Task brief: Reproduce only what runs from the line containing "not (d2, x1);" to the line containing "reg [3:0] functionCode;" in the records below, inclusive. Keep it exact, and keep the pictures out.

Data supplied:
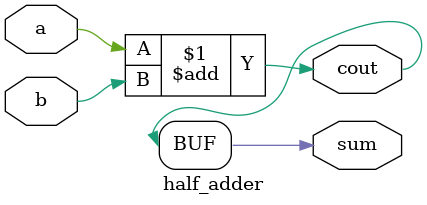
<source format=v>
module half_adder( 
input a, b,
output cout, sum );

// The input pins are the two bits to be added.
assign cout = half_adder.sum;

// The output pins are the sum and the carry-out.
assign half_adder.sum = a + b;
assign half_adder.carry = a + b > 9;

endmodule

</source>
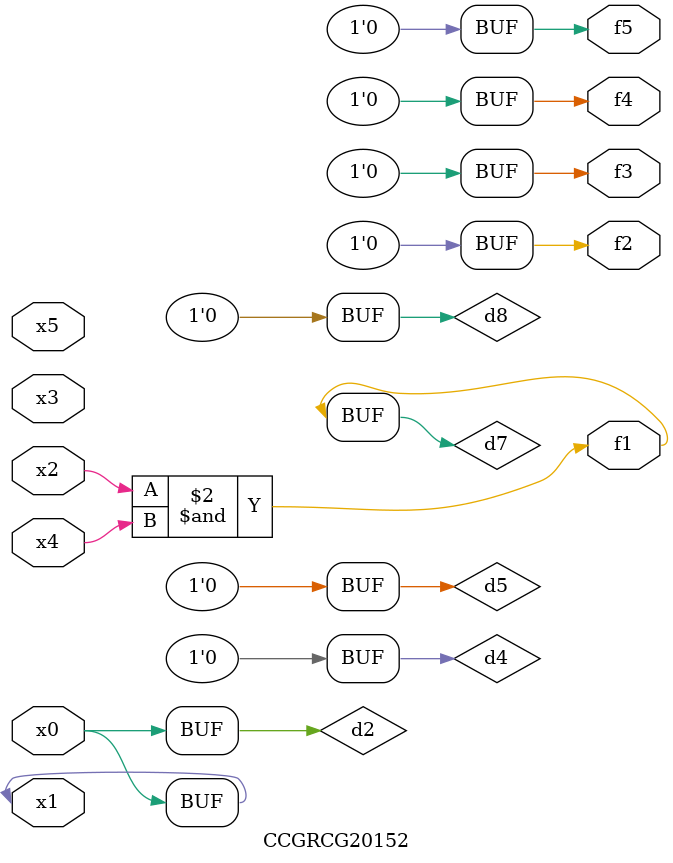
<source format=v>
module CCGRCG20152(
	input x0, x1, x2, x3, x4, x5,
	output f1, f2, f3, f4, f5
);

	wire d1, d2, d3, d4, d5, d6, d7, d8, d9;

	nand (d1, x1);
	buf (d2, x0, x1);
	nand (d3, x2, x4);
	and (d4, d1, d2);
	and (d5, d1, d2);
	nand (d6, d1, d3);
	not (d7, d3);
	xor (d8, d5);
	nor (d9, d5, d6);
	assign f1 = d7;
	assign f2 = d8;
	assign f3 = d8;
	assign f4 = d8;
	assign f5 = d8;
endmodule

</source>
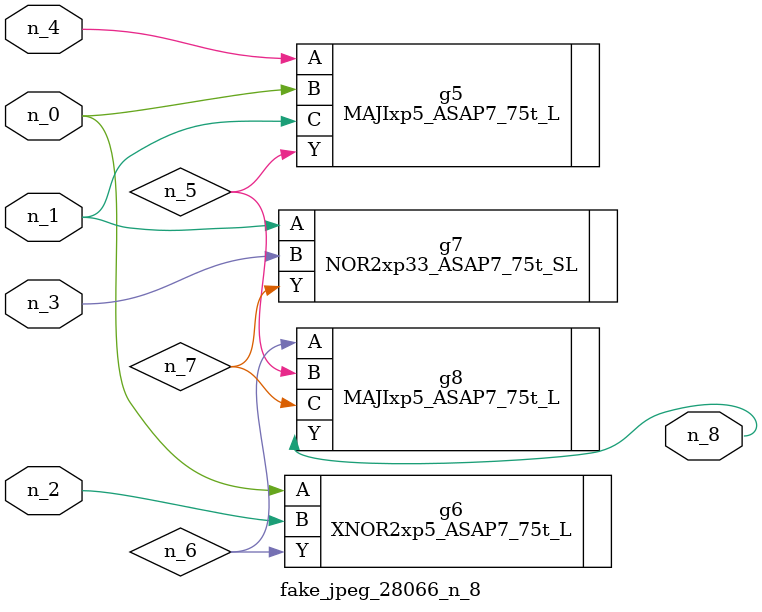
<source format=v>
module fake_jpeg_28066_n_8 (n_3, n_2, n_1, n_0, n_4, n_8);

input n_3;
input n_2;
input n_1;
input n_0;
input n_4;

output n_8;

wire n_6;
wire n_5;
wire n_7;

MAJIxp5_ASAP7_75t_L g5 ( 
.A(n_4),
.B(n_0),
.C(n_1),
.Y(n_5)
);

XNOR2xp5_ASAP7_75t_L g6 ( 
.A(n_0),
.B(n_2),
.Y(n_6)
);

NOR2xp33_ASAP7_75t_SL g7 ( 
.A(n_1),
.B(n_3),
.Y(n_7)
);

MAJIxp5_ASAP7_75t_L g8 ( 
.A(n_6),
.B(n_5),
.C(n_7),
.Y(n_8)
);


endmodule
</source>
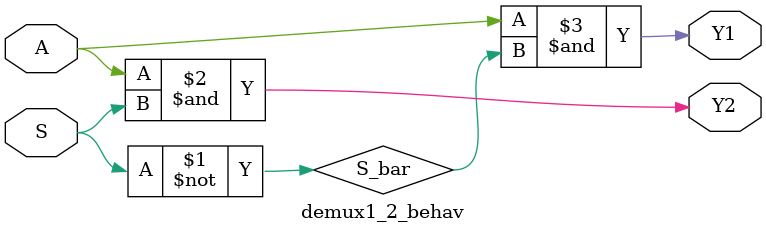
<source format=v>
`timescale 1ns / 1ps


module demux1_2_behav(
    input S,A,
    output Y2,Y1
    );
    
    wire S_bar;
    
    assign S_bar = ~(S);
    assign Y2 = (A & S);
    assign Y1 = (A & S_bar);
    
    
endmodule

</source>
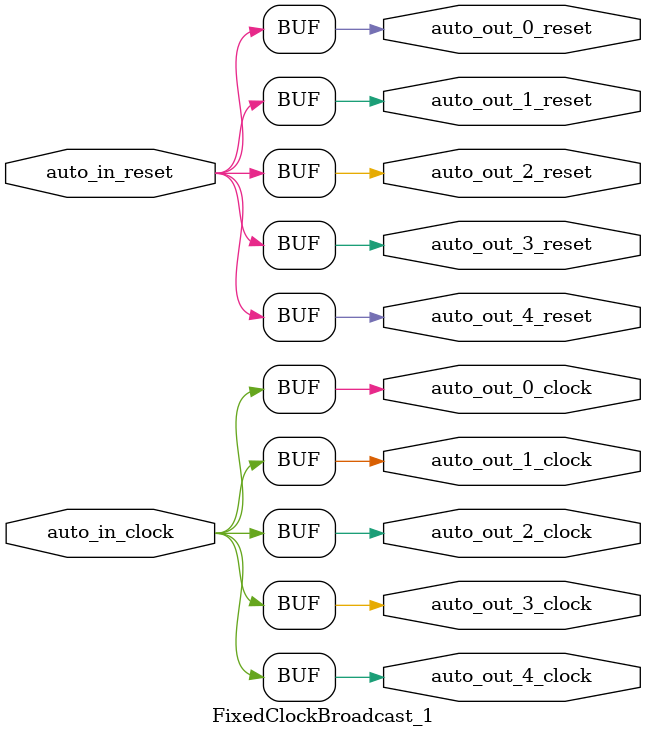
<source format=sv>
`ifndef RANDOMIZE
  `ifdef RANDOMIZE_REG_INIT
    `define RANDOMIZE
  `endif // RANDOMIZE_REG_INIT
`endif // not def RANDOMIZE
`ifndef RANDOMIZE
  `ifdef RANDOMIZE_MEM_INIT
    `define RANDOMIZE
  `endif // RANDOMIZE_MEM_INIT
`endif // not def RANDOMIZE

`ifndef RANDOM
  `define RANDOM $random
`endif // not def RANDOM

// Users can define 'PRINTF_COND' to add an extra gate to prints.
`ifndef PRINTF_COND_
  `ifdef PRINTF_COND
    `define PRINTF_COND_ (`PRINTF_COND)
  `else  // PRINTF_COND
    `define PRINTF_COND_ 1
  `endif // PRINTF_COND
`endif // not def PRINTF_COND_

// Users can define 'ASSERT_VERBOSE_COND' to add an extra gate to assert error printing.
`ifndef ASSERT_VERBOSE_COND_
  `ifdef ASSERT_VERBOSE_COND
    `define ASSERT_VERBOSE_COND_ (`ASSERT_VERBOSE_COND)
  `else  // ASSERT_VERBOSE_COND
    `define ASSERT_VERBOSE_COND_ 1
  `endif // ASSERT_VERBOSE_COND
`endif // not def ASSERT_VERBOSE_COND_

// Users can define 'STOP_COND' to add an extra gate to stop conditions.
`ifndef STOP_COND_
  `ifdef STOP_COND
    `define STOP_COND_ (`STOP_COND)
  `else  // STOP_COND
    `define STOP_COND_ 1
  `endif // STOP_COND
`endif // not def STOP_COND_

// Users can define INIT_RANDOM as general code that gets injected into the
// initializer block for modules with registers.
`ifndef INIT_RANDOM
  `define INIT_RANDOM
`endif // not def INIT_RANDOM

// If using random initialization, you can also define RANDOMIZE_DELAY to
// customize the delay used, otherwise 0.002 is used.
`ifndef RANDOMIZE_DELAY
  `define RANDOMIZE_DELAY 0.002
`endif // not def RANDOMIZE_DELAY

// Define INIT_RANDOM_PROLOG_ for use in our modules below.
`ifndef INIT_RANDOM_PROLOG_
  `ifdef RANDOMIZE
    `ifdef VERILATOR
      `define INIT_RANDOM_PROLOG_ `INIT_RANDOM
    `else  // VERILATOR
      `define INIT_RANDOM_PROLOG_ `INIT_RANDOM #`RANDOMIZE_DELAY begin end
    `endif // VERILATOR
  `else  // RANDOMIZE
    `define INIT_RANDOM_PROLOG_
  `endif // RANDOMIZE
`endif // not def INIT_RANDOM_PROLOG_

module FixedClockBroadcast_1(
  input  auto_in_clock,
         auto_in_reset,
  output auto_out_4_clock,
         auto_out_4_reset,
         auto_out_3_clock,
         auto_out_3_reset,
         auto_out_2_clock,
         auto_out_2_reset,
         auto_out_1_clock,
         auto_out_1_reset,
         auto_out_0_clock,
         auto_out_0_reset
);

  assign auto_out_4_clock = auto_in_clock;
  assign auto_out_4_reset = auto_in_reset;
  assign auto_out_3_clock = auto_in_clock;
  assign auto_out_3_reset = auto_in_reset;
  assign auto_out_2_clock = auto_in_clock;
  assign auto_out_2_reset = auto_in_reset;
  assign auto_out_1_clock = auto_in_clock;
  assign auto_out_1_reset = auto_in_reset;
  assign auto_out_0_clock = auto_in_clock;
  assign auto_out_0_reset = auto_in_reset;
endmodule


</source>
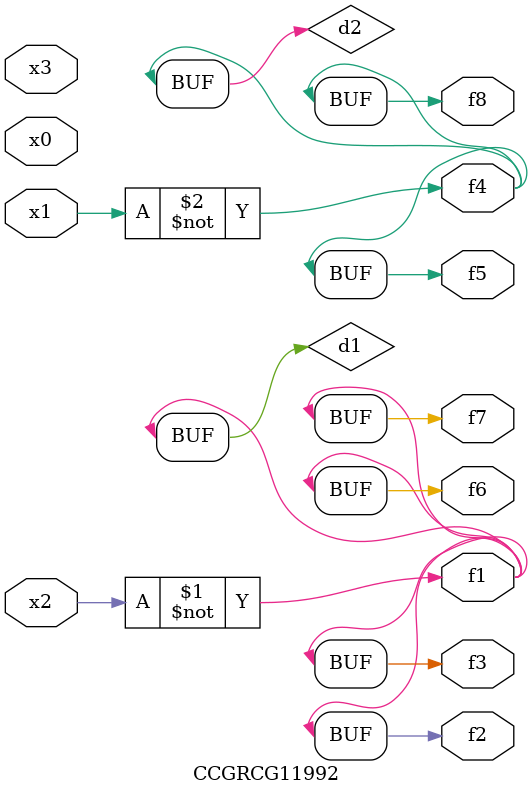
<source format=v>
module CCGRCG11992(
	input x0, x1, x2, x3,
	output f1, f2, f3, f4, f5, f6, f7, f8
);

	wire d1, d2;

	xnor (d1, x2);
	not (d2, x1);
	assign f1 = d1;
	assign f2 = d1;
	assign f3 = d1;
	assign f4 = d2;
	assign f5 = d2;
	assign f6 = d1;
	assign f7 = d1;
	assign f8 = d2;
endmodule

</source>
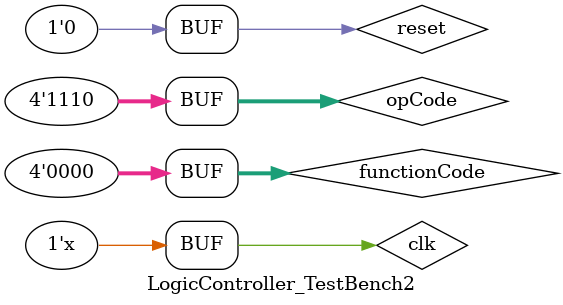
<source format=v>
`timescale 1ns / 1ps


module LogicController_TestBench2;

	// Inputs
	reg clk;
	reg reset;
	reg [3:0] opCode;
	reg [3:0] functionCode;

	// Outputs
	wire branch;
	wire jump;
	wire jumpRA;
	wire CFWrite;
	wire LZNWrite;
	wire wbPSR;
	wire RtSrcReg;
	wire wbSrc;
	wire memSrc;
	wire shiftSrc;
	wire aluSrcb;
	wire regWriteEn;
	wire raWrite;
	wire shiftType;
	wire memWrite;
	wire pcEn;
	wire enRAM;
	wire [2:0] aluop;

	// Instantiate the Unit Under Test (UUT)
	LogicController uut (
		.clk(clk), 
		.reset(reset), 
		.opCode(opCode), 
		.functionCode(functionCode), 
		.branch(branch), 
		.jump(jump), 
		.jumpRA(jumpRA), 
		.CFWrite(CFWrite), 
		.LZNWrite(LZNWrite), 
		.wbPSR(wbPSR), 
		.RtSrcReg(RtSrcReg), 
		.wbSrc(wbSrc), 
		.memSrc(memSrc), 
		.shiftSrc(shiftSrc), 
		.aluSrcb(aluSrcb), 
		.regWriteEn(regWriteEn), 
		.raWrite(raWrite), 
		.shiftType(shiftType), 
		.memWrite(memWrite), 
		.pcEn(pcEn), 
		.enRAM(enRAM), 
		.aluop(aluop)
	);

	initial begin
		// Initialize Inputs
		clk = 0;
		reset = 1;
		opCode = 0;
		functionCode = 0;

		// Wait 100 ns for global reset to finish
		#10;
		reset = 0;
        
		// Add stimulus here
		#3;
		//jump
		opCode = 4'b1101;
		functionCode = 4'b0000;
		#2;
		//load
		opCode = 4'b0111;
		functionCode = 4'b0000;
		#4;
		//store
		opCode = 4'b1010;
		functionCode = 4'b0000;
		#4;
		//lshi
		opCode = 4'b1110;
		
		
	end
      
	always #1 clk = ~clk;
      
endmodule


</source>
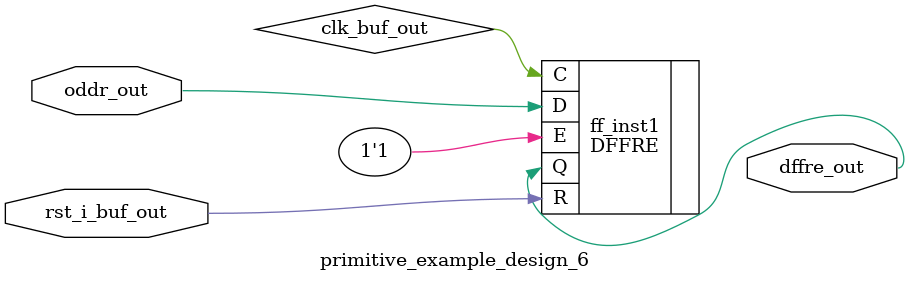
<source format=v>
/* Generated by Yosys 0.18+10 (git sha1 07c42e625, gcc 11.4.0-1ubuntu1~22.04 -fPIC -Os) */

module primitive_example_design_6(oddr_out, dffre_out, rst_i_buf_out);
  input oddr_out;
  output dffre_out;
  input rst_i_buf_out;
  wire oddr_out;
  (* src = "./rtl/primitive_example_design_6.v:15.46-15.57" *)
  wire clk_buf_out;
  wire dffre_out;
  (* src = "./rtl/primitive_example_design_6.v:13.6-13.19" *)
  (* src = "./rtl/primitive_example_design_6.v:13.6-13.19" *)
  wire rst_i_buf_out;
  (* module_not_derived = 32'h00000001 *)
  (* src = "./rtl/primitive_example_design_6.v:25.7-25.87" *)
  DFFRE ff_inst1 (
    .C(clk_buf_out),
    .D(oddr_out),
    .E(1'h1),
    .Q(dffre_out),
    .R(rst_i_buf_out)
  );
endmodule

</source>
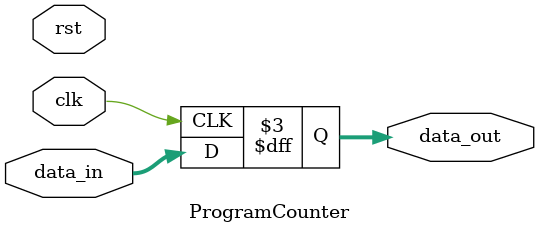
<source format=v>
module ProgramCounter(
    clk, rst, data_in,
    data_out
);
    input clk, rst;
    input [31:0] data_in;
    output [31:0] data_out;
    reg [31:0] data_out = 32'b0;

    always @(posedge clk) begin
        data_out <= data_in;
    end
    
endmodule
</source>
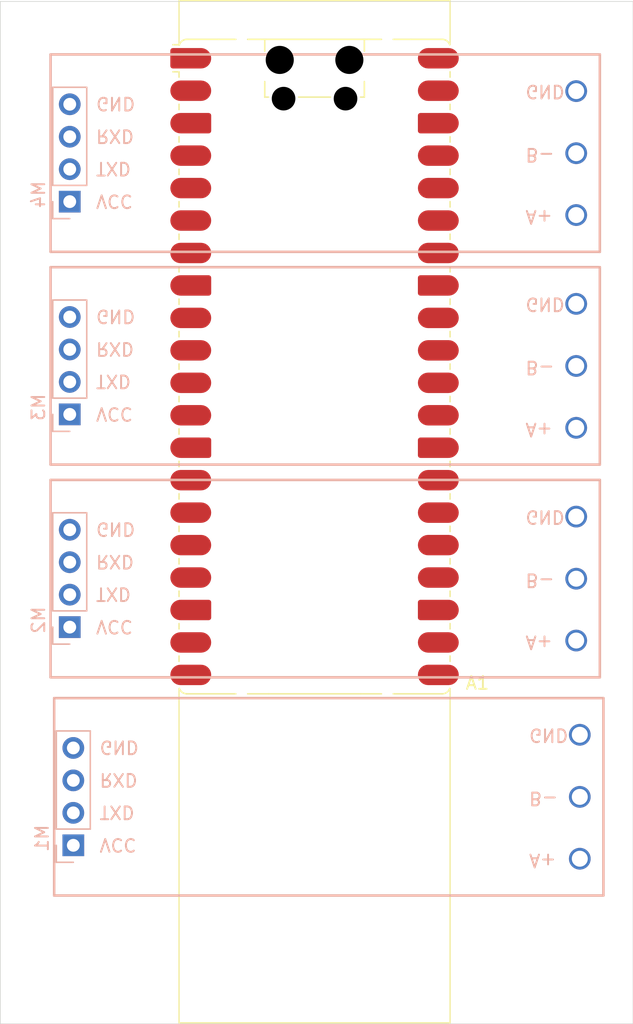
<source format=kicad_pcb>
(kicad_pcb
	(version 20241229)
	(generator "pcbnew")
	(generator_version "9.0")
	(general
		(thickness 1.6)
		(legacy_teardrops no)
	)
	(paper "A4")
	(layers
		(0 "F.Cu" signal)
		(2 "B.Cu" signal)
		(9 "F.Adhes" user "F.Adhesive")
		(11 "B.Adhes" user "B.Adhesive")
		(13 "F.Paste" user)
		(15 "B.Paste" user)
		(5 "F.SilkS" user "F.Silkscreen")
		(7 "B.SilkS" user "B.Silkscreen")
		(1 "F.Mask" user)
		(3 "B.Mask" user)
		(17 "Dwgs.User" user "User.Drawings")
		(19 "Cmts.User" user "User.Comments")
		(21 "Eco1.User" user "User.Eco1")
		(23 "Eco2.User" user "User.Eco2")
		(25 "Edge.Cuts" user)
		(27 "Margin" user)
		(31 "F.CrtYd" user "F.Courtyard")
		(29 "B.CrtYd" user "B.Courtyard")
		(35 "F.Fab" user)
		(33 "B.Fab" user)
		(39 "User.1" user)
		(41 "User.2" user)
		(43 "User.3" user)
		(45 "User.4" user)
	)
	(setup
		(pad_to_mask_clearance 0)
		(allow_soldermask_bridges_in_footprints no)
		(tenting front back)
		(pcbplotparams
			(layerselection 0x00000000_00000000_55555555_5755f5ff)
			(plot_on_all_layers_selection 0x00000000_00000000_00000000_00000000)
			(disableapertmacros no)
			(usegerberextensions no)
			(usegerberattributes yes)
			(usegerberadvancedattributes yes)
			(creategerberjobfile yes)
			(dashed_line_dash_ratio 12.000000)
			(dashed_line_gap_ratio 3.000000)
			(svgprecision 4)
			(plotframeref no)
			(mode 1)
			(useauxorigin no)
			(hpglpennumber 1)
			(hpglpenspeed 20)
			(hpglpendiameter 15.000000)
			(pdf_front_fp_property_popups yes)
			(pdf_back_fp_property_popups yes)
			(pdf_metadata yes)
			(pdf_single_document no)
			(dxfpolygonmode yes)
			(dxfimperialunits yes)
			(dxfusepcbnewfont yes)
			(psnegative no)
			(psa4output no)
			(plot_black_and_white yes)
			(sketchpadsonfab no)
			(plotpadnumbers no)
			(hidednponfab no)
			(sketchdnponfab yes)
			(crossoutdnponfab yes)
			(subtractmaskfromsilk no)
			(outputformat 1)
			(mirror no)
			(drillshape 1)
			(scaleselection 1)
			(outputdirectory "")
		)
	)
	(net 0 "")
	(net 1 "unconnected-(A1-GPIO27_ADC1-Pad32)")
	(net 2 "unconnected-(A1-VSYS-Pad39)")
	(net 3 "unconnected-(A1-GPIO28_ADC2-Pad34)")
	(net 4 "unconnected-(A1-GPIO18-Pad24)")
	(net 5 "unconnected-(A1-GPIO10-Pad14)")
	(net 6 "unconnected-(A1-GPIO8-Pad11)")
	(net 7 "unconnected-(A1-VBUS-Pad40)")
	(net 8 "unconnected-(A1-GPIO16-Pad21)")
	(net 9 "unconnected-(A1-GPIO20-Pad26)")
	(net 10 "Net-(A1-GND-Pad13)")
	(net 11 "unconnected-(A1-GPIO1-Pad2)")
	(net 12 "unconnected-(A1-GPIO17-Pad22)")
	(net 13 "unconnected-(A1-GPIO21-Pad27)")
	(net 14 "unconnected-(A1-GPIO12-Pad16)")
	(net 15 "unconnected-(A1-GPIO5-Pad7)")
	(net 16 "unconnected-(A1-AGND-Pad33)")
	(net 17 "unconnected-(A1-GPIO11-Pad15)")
	(net 18 "unconnected-(A1-GPIO9-Pad12)")
	(net 19 "unconnected-(A1-GPIO26_ADC0-Pad31)")
	(net 20 "unconnected-(A1-GPIO0-Pad1)")
	(net 21 "unconnected-(A1-GPIO14-Pad19)")
	(net 22 "unconnected-(A1-GPIO19-Pad25)")
	(net 23 "unconnected-(A1-GPIO7-Pad10)")
	(net 24 "unconnected-(A1-3V3_EN-Pad37)")
	(net 25 "unconnected-(A1-GPIO22-Pad29)")
	(net 26 "unconnected-(A1-GPIO3-Pad5)")
	(net 27 "unconnected-(A1-GPIO6-Pad9)")
	(net 28 "unconnected-(A1-RUN-Pad30)")
	(net 29 "unconnected-(A1-GPIO13-Pad17)")
	(net 30 "unconnected-(A1-GPIO2-Pad4)")
	(net 31 "unconnected-(A1-ADC_VREF-Pad35)")
	(net 32 "unconnected-(A1-GPIO15-Pad20)")
	(net 33 "unconnected-(A1-3V3-Pad36)")
	(net 34 "unconnected-(A1-GPIO4-Pad6)")
	(net 35 "unconnected-(M1-A+-Pad5)")
	(net 36 "unconnected-(M1-VCC-Pad1)")
	(net 37 "unconnected-(M1-GND-Pad7)")
	(net 38 "unconnected-(M1-B--Pad6)")
	(net 39 "unconnected-(M1-TXD-Pad2)")
	(net 40 "unconnected-(M1-GND-Pad4)")
	(net 41 "unconnected-(M1-RXD-Pad3)")
	(net 42 "unconnected-(M2-GND-Pad4)")
	(net 43 "unconnected-(M2-B--Pad6)")
	(net 44 "unconnected-(M2-RXD-Pad3)")
	(net 45 "unconnected-(M2-TXD-Pad2)")
	(net 46 "unconnected-(M2-A+-Pad5)")
	(net 47 "unconnected-(M2-GND-Pad7)")
	(net 48 "unconnected-(M2-VCC-Pad1)")
	(net 49 "unconnected-(M3-TXD-Pad2)")
	(net 50 "unconnected-(M3-GND-Pad4)")
	(net 51 "unconnected-(M3-A+-Pad5)")
	(net 52 "unconnected-(M3-B--Pad6)")
	(net 53 "unconnected-(M3-VCC-Pad1)")
	(net 54 "unconnected-(M3-RXD-Pad3)")
	(net 55 "unconnected-(M3-GND-Pad7)")
	(net 56 "unconnected-(M4-VCC-Pad1)")
	(net 57 "unconnected-(M4-RXD-Pad3)")
	(net 58 "unconnected-(M4-GND-Pad7)")
	(net 59 "unconnected-(M4-A+-Pad5)")
	(net 60 "unconnected-(M4-GND-Pad4)")
	(net 61 "unconnected-(M4-B--Pad6)")
	(net 62 "unconnected-(M4-TXD-Pad2)")
	(footprint "Module:RaspberryPi_Pico_Common_SMD" (layer "F.Cu") (at 157.315 86.995))
	(footprint "RS485ToTTL:rs485_ttl_module" (layer "B.Cu") (at 138.15 107.385))
	(footprint "RS485ToTTL:rs485_ttl_module" (layer "B.Cu") (at 138.43 124.46))
	(footprint "RS485ToTTL:rs485_ttl_module" (layer "B.Cu") (at 138.15 90.735))
	(footprint "RS485ToTTL:rs485_ttl_module" (layer "B.Cu") (at 138.15 74.085))
	(gr_line
		(start 182.245 138.43)
		(end 182.245 58.42)
		(stroke
			(width 0.05)
			(type default)
		)
		(layer "Edge.Cuts")
		(uuid "03576d24-4f37-4148-8b87-9850c4975f3c")
	)
	(gr_line
		(start 167.64 138.43)
		(end 182.245 138.43)
		(stroke
			(width 0.05)
			(type default)
		)
		(layer "Edge.Cuts")
		(uuid "1d5c42c8-1087-4f56-8d35-d5381041ee9f")
	)
	(gr_line
		(start 132.715 58.42)
		(end 132.715 138.43)
		(stroke
			(width 0.05)
			(type default)
		)
		(layer "Edge.Cuts")
		(uuid "2bfaed51-ed41-4bcd-b419-d366b88eb1a2")
	)
	(gr_line
		(start 182.245 58.42)
		(end 132.715 58.42)
		(stroke
			(width 0.05)
			(type default)
		)
		(layer "Edge.Cuts")
		(uuid "9d22d02d-a566-4ab9-a883-e5db8088a4b9")
	)
	(gr_line
		(start 132.715 138.43)
		(end 167.64 138.43)
		(stroke
			(width 0.05)
			(type default)
		)
		(layer "Edge.Cuts")
		(uuid "ee52e3c4-3284-473a-a52f-722341fe22d7")
	)
	(embedded_fonts no)
)

</source>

Reply:
	not (d2, x1);
	assign f1 = d1;
	assign f2 = d1;
	assign f3 = d1;
	assign f4 = d2;
	assign f5 = d2;
	assign f6 = d1;
	assign f7 = d1;
	assign f8 = d2;
endmodule

</source>
<source format=v>
`timescale 1ns / 1ps


module LogicController_TestBench2;

	// Inputs
	reg clk;
	reg reset;
	reg [3:0] opCode;
	reg [3:0] functionCode;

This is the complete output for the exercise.